Is the default really lossless?

Yes, with a precise definition: the default LIGHT profile is encoding repair — it discards no linguistic signal from Arabic-language text. Two edges are part of the contract:

  • Output is canonically equivalent, not byte-identical. araclean emits NFC, so a non-canonically-encoded input comes back with the same marks in canonical order.
  • The Arabic-language assumption. Look-alike unification (ک→ك, ی→ي, the heh family) is correct for Arabic text, where those code points are keyboard/encoding artifacts. The one residual: a Farsi yeh ی typed word-finally is visually identical to alef maqsura ى, so such input can merge على→علي even under LIGHT. If that edge matters to your corpus, drop the step: Pipeline.from_profile("light").drop("UnifyLookalikes").

See the safety contract for the full reasoning.

Why did my tashkeel / alef hamza / ة disappear?

You ran a lossy profile. Only SEARCH, ML, and SOCIAL fold or remove anything, and each profile page lists exactly which steps do it. The default (LIGHT) and CLASSICAL never remove a mark. If you want most of a lossy profile but not one fold, use a knob (teh_marbuta="keep", tashkeel_classes={...}) or drop the step.

Can I use it on Persian, Urdu, or other Arabic-script languages?
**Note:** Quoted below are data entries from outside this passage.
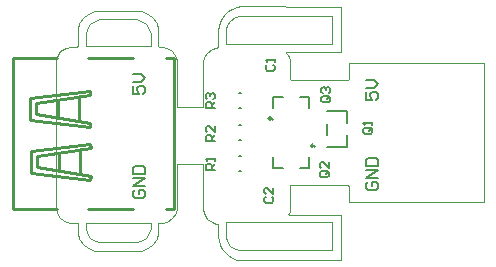
<source format=gto>
%FSTAX23Y23*%
%MOIN*%
%SFA1B1*%

%IPPOS*%
%ADD10C,0.009840*%
%ADD11C,0.010000*%
%ADD12C,0.006000*%
%ADD13C,0.007870*%
%ADD14C,0.007000*%
%ADD15C,0.002700*%
%LNusb-1*%
%LPD*%
G54D10*
X01899Y0156D02*
D01*
D01*
G75*
G03X01889I-00004J0D01*
G74*G01*
D01*
G75*
G03X01899I00004J0D01*
G74*G01*
X0204Y01469D02*
D01*
D01*
G75*
G03X0203I-00004J0D01*
G74*G01*
D01*
G75*
G03X0204I00004J0D01*
G74*G01*
G54D11*
X01293Y01533D02*
X01295Y01545D01*
X01114Y01576D02*
X01295Y01545D01*
X01114Y01576D02*
Y01613D01*
X01294Y01638*
X01293Y01651D02*
X01294Y01638D01*
X01094Y01629D02*
X01293Y01651D01*
X01094Y01556D02*
Y01629D01*
Y01556D02*
X01293Y01533D01*
X01257Y01553D02*
Y01635D01*
X01188Y01565D02*
Y01622D01*
X0119Y01389D02*
Y01446D01*
X01259Y01377D02*
Y01459D01*
X01096Y0138D02*
X01295Y01357D01*
X01096Y0138D02*
Y01453D01*
X01295Y01475*
X01296Y01462*
X01116Y01437D02*
X01296Y01462D01*
X01116Y014D02*
Y01437D01*
Y014D02*
X01297Y01369D01*
X01295Y01357D02*
X01297Y01369D01*
X01288Y01258D02*
X01438D01*
X01038Y01763D02*
X01183D01*
X01038Y01258D02*
Y01763D01*
Y01258D02*
X01183D01*
X01288Y01763D02*
X01438D01*
X01548Y01258D02*
X01573D01*
Y01763*
X01548D02*
X01573D01*
G54D12*
X02082Y01507D02*
Y01542D01*
X0215Y01544D02*
Y01585D01*
X02082D02*
X0215D01*
Y01464D02*
Y01505D01*
X02082Y01464D02*
X0215D01*
X0223Y0153D02*
X0221D01*
X02205Y01525*
Y01515*
X0221Y0151*
X0223*
X02234Y01515*
Y01525*
X02225Y0152D02*
X02234Y0153D01*
Y01525D02*
X0223Y0153D01*
X02234Y0154D02*
Y01549D01*
Y01544*
X02205*
X0221Y0154*
X0209Y01635D02*
X0207D01*
X02065Y0163*
Y0162*
X0207Y01615*
X0209*
X02095Y0162*
Y0163*
X02085Y01625D02*
X02095Y01635D01*
Y0163D02*
X0209Y01635D01*
X0207Y01645D02*
X02065Y0165D01*
Y01659*
X0207Y01664*
X02075*
X0208Y01659*
Y01654*
Y01659*
X02085Y01664*
X0209*
X02095Y01659*
Y0165*
X0209Y01645*
X02085Y01385D02*
X02065D01*
X0206Y0138*
Y0137*
X02065Y01365*
X02085*
X02089Y0137*
Y0138*
X0208Y01375D02*
X02089Y01385D01*
Y0138D02*
X02085Y01385D01*
X02089Y01414D02*
Y01395D01*
X0207Y01414*
X02065*
X0206Y01409*
Y014*
X02065Y01395*
X0171Y0139D02*
X0168D01*
Y01405*
X01685Y0141*
X01695*
X017Y01405*
Y0139*
Y014D02*
X0171Y0141D01*
Y0142D02*
Y01429D01*
Y01424*
X0168*
X01685Y0142*
X0171Y01485D02*
X0168D01*
Y015*
X01685Y01505*
X01695*
X017Y015*
Y01485*
Y01495D02*
X0171Y01505D01*
Y01534D02*
Y01515D01*
X0169Y01534*
X01685*
X0168Y01529*
Y0152*
X01685Y01515*
X0171Y01595D02*
X0168D01*
Y0161*
X01685Y01615*
X01695*
X017Y0161*
Y01595*
Y01605D02*
X0171Y01615D01*
X01685Y01625D02*
X0168Y0163D01*
Y01639*
X01685Y01644*
X0169*
X01695Y01639*
Y01634*
Y01639*
X017Y01644*
X01705*
X0171Y01639*
Y0163*
X01705Y01625*
X0188Y013D02*
X01875Y01295D01*
Y01285*
X0188Y0128*
X019*
X01904Y01285*
Y01295*
X019Y013*
X01904Y01329D02*
Y0131D01*
X01885Y01329*
X0188*
X01875Y01324*
Y01315*
X0188Y0131*
X01885Y0174D02*
X0188Y01735D01*
Y01725*
X01885Y0172*
X01905*
X01909Y01725*
Y01735*
X01905Y0174*
X01909Y0175D02*
Y01759D01*
Y01754*
X0188*
X01885Y0175*
G54D13*
X01905Y01597D02*
Y01632D01*
X01937*
X02024Y01597D02*
Y01632D01*
X01992D02*
X02024D01*
Y01397D02*
Y01432D01*
X01992Y01397D02*
X02024D01*
X01905D02*
Y01432D01*
Y01397D02*
X01937D01*
X01791Y01434D02*
X01798D01*
X01791Y01385D02*
X01798D01*
X01791Y01539D02*
X01798D01*
X01791Y0149D02*
X01798D01*
X01791Y01644D02*
X01798D01*
X01791Y01595D02*
X01798D01*
G54D14*
X01438Y01668D02*
Y01642D01*
X01458*
X01451Y01655*
Y01661*
X01458Y01668*
X01471*
X01478Y01661*
Y01648*
X01471Y01642*
X01438Y01681D02*
X01464D01*
X01478Y01695*
X01464Y01708*
X01438*
X01444Y01323D02*
X01438Y01316D01*
Y01303*
X01444Y01297*
X01471*
X01478Y01303*
Y01316*
X01471Y01323*
X01458*
Y0131*
X01478Y01336D02*
X01438D01*
X01478Y01363*
X01438*
Y01376D02*
X01478D01*
Y01396*
X01471Y01403*
X01444*
X01438Y01396*
Y01376*
X02219Y01348D02*
X02213Y01341D01*
Y01328*
X02219Y01322*
X02246*
X02253Y01328*
Y01341*
X02246Y01348*
X02233*
Y01335*
X02253Y01361D02*
X02213D01*
X02253Y01388*
X02213*
Y01401D02*
X02253D01*
Y01421*
X02246Y01428*
X02219*
X02213Y01421*
Y01401*
Y01648D02*
Y01622D01*
X02233*
X02226Y01635*
Y01641*
X02233Y01648*
X02246*
X02253Y01641*
Y01628*
X02246Y01622*
X02213Y01661D02*
X02239D01*
X02253Y01675*
X02239Y01688*
X02213*
G54D15*
X01252Y01211D02*
D01*
D01*
G75*
G03X01251Y01212I-00001J0D01*
G74*G01*
Y018D02*
D01*
D01*
G75*
G03X01252Y01802I0J00001D01*
G74*G01*
X01521D02*
D01*
D01*
G75*
G03X01522Y018I00001J0D01*
G74*G01*
X0172Y01798D02*
D01*
D01*
G75*
G03X01721Y01799I-0J00001D01*
G74*G01*
X01947Y01783D02*
D01*
D01*
G75*
G03X01946Y0178I0J-00001D01*
G74*G01*
X0196Y01692D02*
D01*
D01*
G75*
G03X01962Y0169I00001J0D01*
G74*G01*
X02157Y01693D02*
D01*
D01*
G75*
G03X02157Y01695I-00002J00001D01*
G74*G01*
Y01335D02*
D01*
D01*
G75*
G03X02157Y01335I-00002J0D01*
G74*G01*
X01962Y01338D02*
D01*
D01*
G75*
G03X0196Y01336I0J-00001D01*
G74*G01*
X01955Y01242D02*
D01*
D01*
G75*
G03X01957Y0124I00001J-0D01*
G74*G01*
X01721Y01209D02*
D01*
D01*
G75*
G03X0172Y0121I-00001J-0D01*
G74*G01*
X01522Y01212D02*
D01*
D01*
G75*
G03X01521Y01211I0J-00001D01*
G74*G01*
X01583Y01599D02*
X01585Y01598D01*
X01669D02*
X0167Y01599D01*
X01583Y01407D02*
X01585Y01409D01*
X01669D02*
X0167Y01407D01*
X02154Y0169D02*
X02157Y01693D01*
X01962Y0169D02*
X02154D01*
X02154Y01338D02*
X02157Y01335D01*
X02157Y01335D02*
Y01335D01*
X01962Y01338D02*
X02154D01*
X01776Y01125D02*
X01792Y01121D01*
X01761Y01137D02*
X01776Y01125D01*
X01751Y01153D02*
X01761Y01137D01*
X01748Y01166D02*
X01751Y01153D01*
X01748Y01166D02*
Y01214D01*
X02099*
Y01122D02*
Y01214D01*
X02096Y01122D02*
X02099Y01122D01*
X02087Y01122D02*
X02096Y01122D01*
X02074Y01122D02*
X02087Y01122D01*
X02056Y01122D02*
X02074Y01122D01*
X02035Y01122D02*
X02056Y01122D01*
X02012Y01122D02*
X02035Y01122D01*
X01987Y01122D02*
X02012Y01122D01*
X0196Y01122D02*
X01987Y01122D01*
X01933Y01122D02*
X0196Y01122D01*
X01907Y01121D02*
X01933Y01122D01*
X01882Y01121D02*
X01907Y01121D01*
X01858Y01121D02*
X01882Y01121D01*
X01837Y01121D02*
X01858Y01121D01*
X0182Y01121D02*
X01837Y01121D01*
X01806Y01121D02*
X0182Y01121D01*
X018Y01121D02*
X01806Y01121D01*
X01792Y01121D02*
X018D01*
X01295Y01163D02*
X01311Y01152D01*
X01327Y01148*
X01447*
X01463Y01152*
X0148Y01163*
X01491Y0118*
X01496Y01196*
Y01213*
X01279D02*
X01496D01*
X01279Y01196D02*
Y01213D01*
Y01196D02*
X01283Y0118D01*
X01295Y01163*
X01279Y01801D02*
X01496D01*
Y01843*
X01491Y01859D02*
X01496Y01843D01*
X0148Y01876D02*
X01491Y01859D01*
X01463Y01887D02*
X0148Y01876D01*
X01447Y01891D02*
X01463Y01887D01*
X01327Y01891D02*
X01447D01*
X01311Y01887D02*
X01327Y01891D01*
X01295Y01876D02*
X01311Y01887D01*
X01283Y01859D02*
X01295Y01876D01*
X01279Y01843D02*
X01283Y01859D01*
X01279Y01801D02*
Y01843D01*
X01748Y0181D02*
X02099D01*
Y01902*
X02096Y01902D02*
X02099Y01902D01*
X02087Y01902D02*
X02096Y01902D01*
X02074Y01902D02*
X02087Y01902D01*
X02056Y01902D02*
X02074Y01902D01*
X02035Y01902D02*
X02056Y01902D01*
X02012Y01902D02*
X02035Y01902D01*
X01987Y01903D02*
X02012Y01902D01*
X0196Y01903D02*
X01987Y01903D01*
X01933Y01903D02*
X0196Y01903D01*
X01907Y01903D02*
X01933Y01903D01*
X01882Y01903D02*
X01907Y01903D01*
X01858Y01903D02*
X01882Y01903D01*
X01837Y01903D02*
X01858Y01903D01*
X0182Y01903D02*
X01837Y01903D01*
X01806Y01903D02*
X0182Y01903D01*
X018Y01903D02*
X01806Y01903D01*
X01792Y01903D02*
X018D01*
X01776Y01899D02*
X01792Y01903D01*
X01761Y01887D02*
X01776Y01899D01*
X01751Y01872D02*
X01761Y01887D01*
X01748Y01858D02*
X01751Y01872D01*
X01748Y0181D02*
Y01858D01*
X01272Y01138D02*
X01292Y01124D01*
X01258Y01159D02*
X01272Y01138D01*
X01252Y01178D02*
X01258Y01159D01*
X01252Y01178D02*
Y01211D01*
X01229Y01212D02*
X01251D01*
X01213Y01217D02*
X01229Y01212D01*
X01195Y01228D02*
X01213Y01217D01*
X01184Y01246D02*
X01195Y01228D01*
X0118Y01261D02*
X01184Y01246D01*
X0118Y01261D02*
Y01752D01*
X01184Y01767*
X01195Y01785*
X01213Y01796*
X01229Y018*
X01251*
X01252Y01802D02*
Y01859D01*
X01258Y01878*
X01272Y01899*
X01292Y01913*
X01311Y01918*
X01462*
X01481Y01913*
X01501Y01899*
X01516Y01878*
X01521Y01859*
Y01802D02*
Y01859D01*
X01522Y018D02*
X01534D01*
X0155Y01796*
X01567Y01785*
X01579Y01767*
X01583Y01752*
Y01599D02*
Y01752D01*
X01585Y01598D02*
X01669D01*
X0167Y01599D02*
Y01749D01*
X01674Y01764*
X01685Y0178*
X017Y01792*
X01715Y01797*
X0172Y01798*
X01721Y01799D02*
Y01857D01*
X01722Y01868*
X01726Y01882*
X01733Y01896*
X01742Y01908*
X01753Y01919*
X01767Y01927*
X01783Y01932*
X01797Y01934*
X01805*
X01814Y01934*
X01832Y01934*
X01852Y01934*
X01876Y01934*
X01902Y01934*
X0193Y01934*
X01959Y01933*
X01987Y01933*
X02015Y01933*
X02042Y01933*
X02066Y01933*
X02088Y01932*
X02106Y01932*
X0212Y01932*
X02129Y01932*
X02131Y01932*
Y01783D02*
Y01932D01*
X01947Y01783D02*
X02131D01*
X01946Y0178D02*
X01947Y01779D01*
X01952Y01773*
X01956Y01764*
X01959Y01754*
X0196Y01746*
Y01692D02*
Y01746D01*
X02157Y01695D02*
Y01747D01*
X02607*
Y01282D02*
Y01747D01*
X02157Y01282D02*
X02607D01*
X02157D02*
Y01335D01*
X0196Y01261D02*
Y01336D01*
X01959Y01252D02*
X0196Y01261D01*
X01956Y01243D02*
X01959Y01252D01*
X01955Y01242D02*
X01956Y01243D01*
X01957Y0124D02*
X02131D01*
Y0109D02*
Y0124D01*
X02129Y0109D02*
X02131Y0109D01*
X0212Y0109D02*
X02129Y0109D01*
X02106Y0109D02*
X0212Y0109D01*
X02088Y0109D02*
X02106Y0109D01*
X02066Y0109D02*
X02088Y0109D01*
X02042Y0109D02*
X02066Y0109D01*
X02015Y0109D02*
X02042Y0109D01*
X01987Y01089D02*
X02015Y0109D01*
X01959Y01089D02*
X01987Y01089D01*
X0193Y01089D02*
X01959Y01089D01*
X01902Y01089D02*
X0193Y01089D01*
X01876Y01089D02*
X01902Y01089D01*
X01852Y01088D02*
X01876Y01089D01*
X01832Y01088D02*
X01852Y01088D01*
X01814Y01088D02*
X01832Y01088D01*
X01805Y01088D02*
X01814Y01088D01*
X01797Y01088D02*
X01805D01*
X01783Y0109D02*
X01797Y01088D01*
X01767Y01095D02*
X01783Y0109D01*
X01753Y01104D02*
X01767Y01095D01*
X01742Y01114D02*
X01753Y01104D01*
X01733Y01127D02*
X01742Y01114D01*
X01726Y0114D02*
X01733Y01127D01*
X01722Y01155D02*
X01726Y0114D01*
X01721Y01165D02*
X01722Y01155D01*
X01721Y01165D02*
Y01209D01*
X01715Y0121D02*
X0172Y0121D01*
X017Y01215D02*
X01715Y0121D01*
X01685Y01227D02*
X017Y01215D01*
X01674Y01244D02*
X01685Y01227D01*
X0167Y01259D02*
X01674Y01244D01*
X0167Y01259D02*
Y01407D01*
X01585Y01409D02*
X01669D01*
X01583Y01261D02*
Y01407D01*
X01579Y01246D02*
X01583Y01261D01*
X01567Y01228D02*
X01579Y01246D01*
X0155Y01217D02*
X01567Y01228D01*
X01534Y01212D02*
X0155Y01217D01*
X01522Y01212D02*
X01534D01*
X01521Y01178D02*
Y01211D01*
X01516Y01159D02*
X01521Y01178D01*
X01501Y01138D02*
X01516Y01159D01*
X01481Y01124D02*
X01501Y01138D01*
X01462Y01119D02*
X01481Y01124D01*
X01311Y01119D02*
X01462D01*
X01292Y01124D02*
X01311Y01119D01*
M02*
</source>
Not as-is. araclean is Arabic-only by contract: several LIGHT repairs (look-alike unification above all) treat Persian/Urdu letters as encoding artifacts to fold into Arabic ones, which is wrong for those languages. For mixed corpora, separate by language first, or compose an explicit pipeline without the Arabic-assuming steps.

Does araclean stem, lemmatize, segment clitics, or tokenize?

No, deliberately. Morphology needs lexicons or models, which would end the pip-install-and-go core (and most options drag in GPL code, Java, or torch). Compose downstream instead — e.g. snowballstemmer's Arabic algorithm (BSD, zero deps) after an araclean profile. The same goes for dialect ID, Arabizi transliteration, and diacritization restoration. See Why araclean.

Is normalization idempotent?

Yes. Every profile satisfies normalize(normalize(x)) == normalize(x), and lossy-profile output is LIGHT-stable (running LIGHT on SEARCH output changes nothing). Both are pinned by property-based tests.

How do I process a corpus that doesn't fit in memory?

Everything streams. The CLI processes line by line (plain text or JSONL); in Python, Pipeline.batch(texts) is a lazy generator over any iterable. Build the pipeline once, outside the loop.

Can I find out where a normalized span sits in the original text?

Not yet. Offset/alignment tracking (apply_aligned) is reserved on every seam and raises a clear AlignmentNotSupportedError today; it is the planned flagship of a future release, designed for since v1. If you need provenance now, keep the raw text alongside and index by record, not offset.

What does demojize need? Why an extra?

HandleEmoji(mode="demojize") rewrites each emoji to a text alias and needs the emoji library — installed via pip install 'araclean[emoji]'. keep and strip are pure-Python and need nothing. The core stays at one dependency (pydantic); everything else is opt-in extras with actionable errors when missing.

Is it really MIT? I've heard Arabic NLP libraries have license traps.

The distributed package is MIT with a single MIT-compatible dependency (pydantic), and the bundled stopword list is freshly authored, CC0-1.0. GPL software (pyarabic) is used only as a test oracle in the repository's dev environment — it is never imported by, distributed with, or required by pip install araclean or any extra.

How are versions and breaking changes handled?

Versions are derived from Conventional Commits (semver; the project is pre-1.0, so breaking changes bump the minor). Profiles' behavior changes only with a version bump and a changelog entry. The docs are versioned per release — use the version selector to match your installed package, and pin araclean==X.Y.Z together with your serialized pipeline for full reproducibility (see Reproducible preprocessing).

Something looks wrong — where do I report it?

GitHub issues. Bug reports with a minimal input string are gold: every fold is table-driven and tested against the live Unicode database, so a counterexample usually localizes the fix to one table entry.